Back in 2020 Nvidia laid out its strategy for DPUs, arguing that CPUs were being bogged down by house-keeping chores such as those cited by Huang. DPUs, argued Nvidia, would absorb these tasks, thus freeing CPUs for use on applications. Other chip suppliers – notably Intel and AMD – seem to agree and have jumped into the DPU market.
Sometimes described as smartNICs on steroids, the market has drawn interest but not yet translated into broad sales. The change may now be happening. Huang cited “over two dozen ecosystem partners” including such names as Cisco, DDN, Dell EMC, and Juniper, that use BlueField technology now.
In a media/analyst pre-briefing, Kevin Deierling, VP, networking, said “BlueField-3 is in full production and available. [It] has twice as many Arm processor cores [as BlueField-2], more accelerators, and runs workloads up to eight times faster than our previous generation DPU. BlueField-3 offloads, accelerates and isolates workloads across cloud HPC, enterprise and accelerated AI use cases.”
Nvidia is targeting supercomputers, datacenters, and cloud providers for its DPUs. At GTC, Nvidia touted the Oracle Cloud Deployment in which BlueField-3 is part of a larger DGX-in-the-Cloud win for Nvidia.
“As you heard, we are announcing that Oracle Cloud Infrastructure is the first to run DGX Cloud and AI supercomputing service that gives enterprises immediate access to infrastructure and software needed to train advanced models for generative AI. OCI has [also] chosen BlueField-3 for greater performance, efficiency and security together.
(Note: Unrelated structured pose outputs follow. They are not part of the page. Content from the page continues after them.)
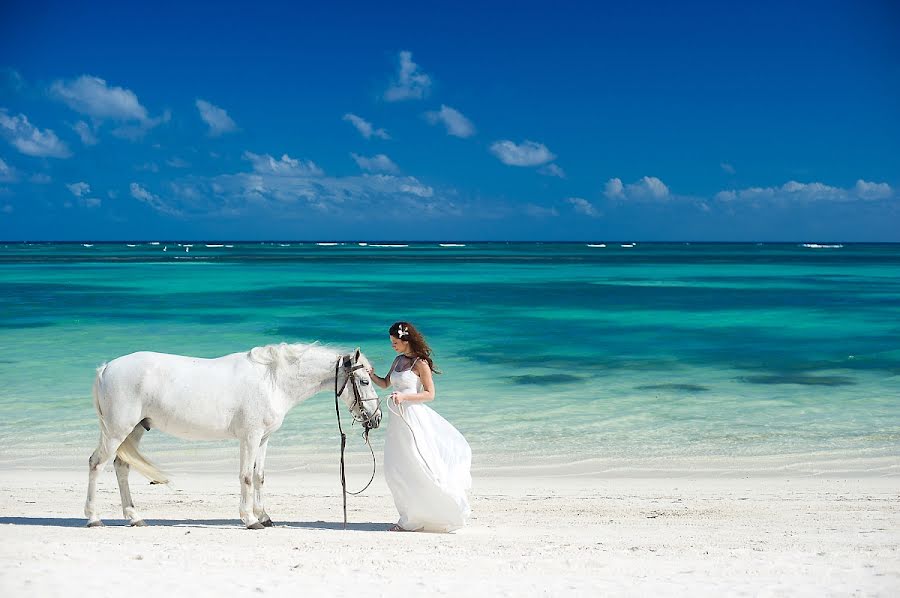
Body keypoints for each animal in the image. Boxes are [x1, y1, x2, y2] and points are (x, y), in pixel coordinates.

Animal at [84, 342, 380, 528]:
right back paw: (94, 518)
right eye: (364, 381)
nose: (375, 419)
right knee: (96, 464)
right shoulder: (250, 437)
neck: (272, 380)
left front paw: (264, 516)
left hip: (134, 430)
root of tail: (106, 368)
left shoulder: (263, 439)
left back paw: (134, 517)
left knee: (121, 467)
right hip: (116, 431)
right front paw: (250, 520)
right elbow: (246, 476)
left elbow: (259, 477)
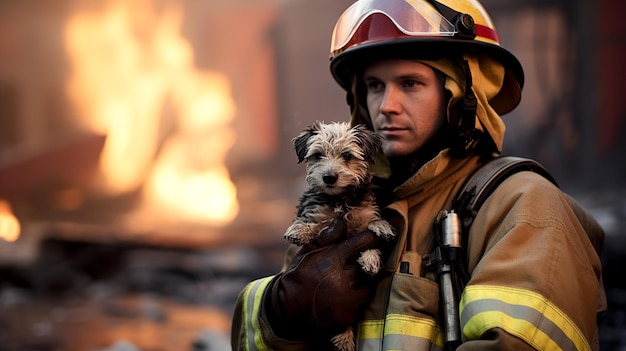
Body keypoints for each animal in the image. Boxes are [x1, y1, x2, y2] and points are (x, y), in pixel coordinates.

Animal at [284, 121, 392, 351]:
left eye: (347, 155)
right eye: (317, 155)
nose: (329, 178)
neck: (340, 199)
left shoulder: (364, 214)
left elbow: (370, 231)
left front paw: (376, 241)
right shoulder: (318, 211)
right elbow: (314, 221)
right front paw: (300, 230)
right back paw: (343, 339)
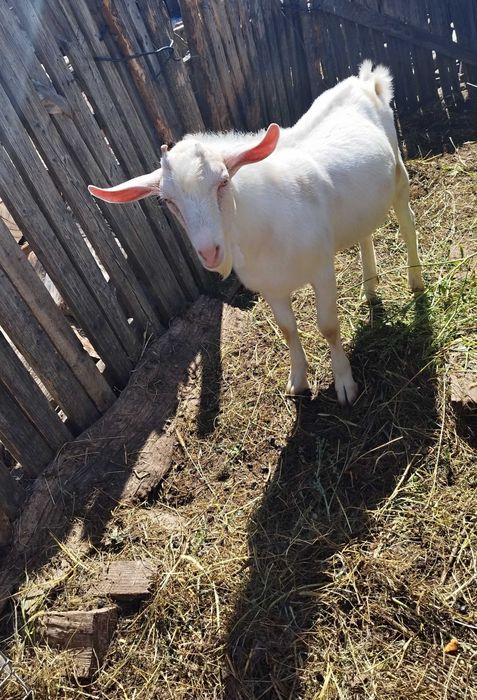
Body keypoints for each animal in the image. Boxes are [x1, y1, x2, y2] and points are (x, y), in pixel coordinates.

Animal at [89, 61, 424, 405]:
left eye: (223, 181)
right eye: (167, 201)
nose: (209, 252)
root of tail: (366, 81)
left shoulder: (321, 270)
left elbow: (328, 326)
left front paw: (345, 384)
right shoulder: (270, 287)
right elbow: (287, 330)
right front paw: (297, 381)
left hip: (399, 175)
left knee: (408, 224)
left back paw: (416, 282)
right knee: (364, 234)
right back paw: (369, 289)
BlueField-3 delivers massive performance and efficiency gains by offloading data center infrastructure tasks from CPUs, increasing virtualized instances by eight times in comparison to BluField-2,” said Deierling.
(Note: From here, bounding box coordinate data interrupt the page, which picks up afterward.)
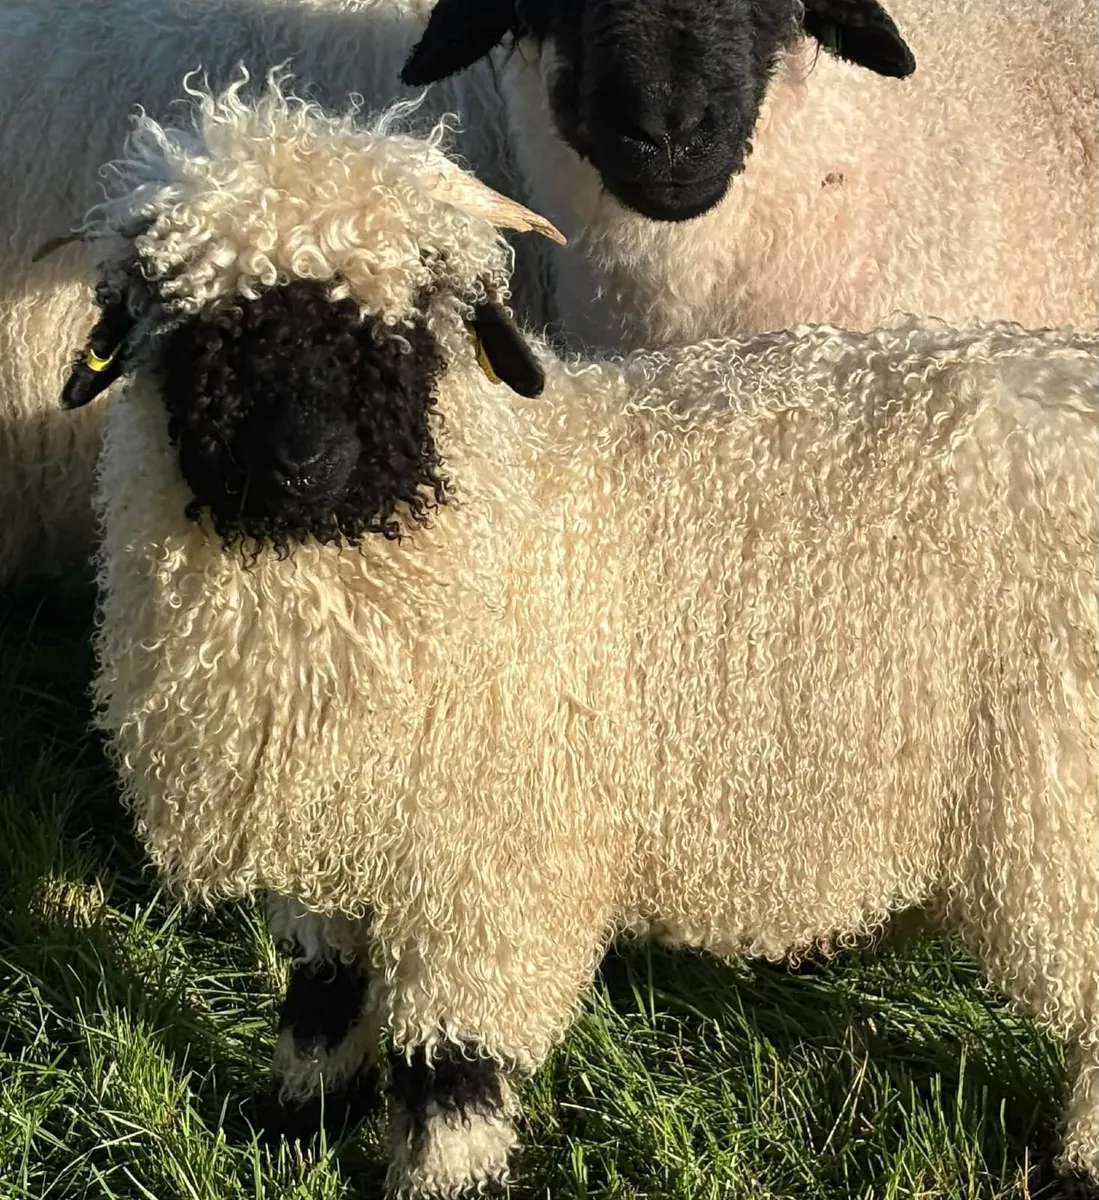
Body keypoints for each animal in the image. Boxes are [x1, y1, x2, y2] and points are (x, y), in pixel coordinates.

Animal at [71, 83, 1099, 1196]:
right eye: (202, 323)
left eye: (408, 324)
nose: (306, 460)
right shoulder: (334, 837)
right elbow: (322, 1000)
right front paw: (292, 1126)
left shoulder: (487, 863)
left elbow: (451, 1071)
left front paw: (437, 1179)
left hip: (1060, 808)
In the official announcement, Clay Magouyrk, executive vice president of OCI is quoted, “Oracle Cloud Infrastructure offers enterprise customers nearly unparalleled accessibility to AI and scientific computing infrastructure with the power to transform industries. Nvidia BlueField-3 DPUs are a key component of our strategy to provide state-of-the-art, sustainable cloud infrastructure with extreme performance.”
Other BlueField-3 wins among CSPs include Baidu, CoreWeave. JD.com, Microsoft Azure, and Tencent.
Nvidia also reported BlueField-3 features full backward compatibility “through the DOCA software framework.”
DOCA is the programing tool for BlueField and DOCA 2.0 is the latest release. Nvidia has been steadily adding features to its DPU line. Recently, for example, it’s beefed up inline GPU packet processing “to implement high data rate solutions: data filtering, data placement, network analysis, sensors’ signal processing, and more.” The new DOCA GPUNetIO Library can overcome some of the limitations found in the previous DPDK solution.
Here’s an excerpt from a blog the topic, “Nvidia Real-time GPU processing of network packets is a technique useful to several different application domains, including signal processing, network security, information gathering, and input reconstruction. The goal of these applications is to realize an inline packet processing pipeline to receive packets in GPU memory (without staging copies through CPU memory); process them in parallel with one or more CUDA kernels; and then run inference, evaluate, or send over the network the result of the calculation.”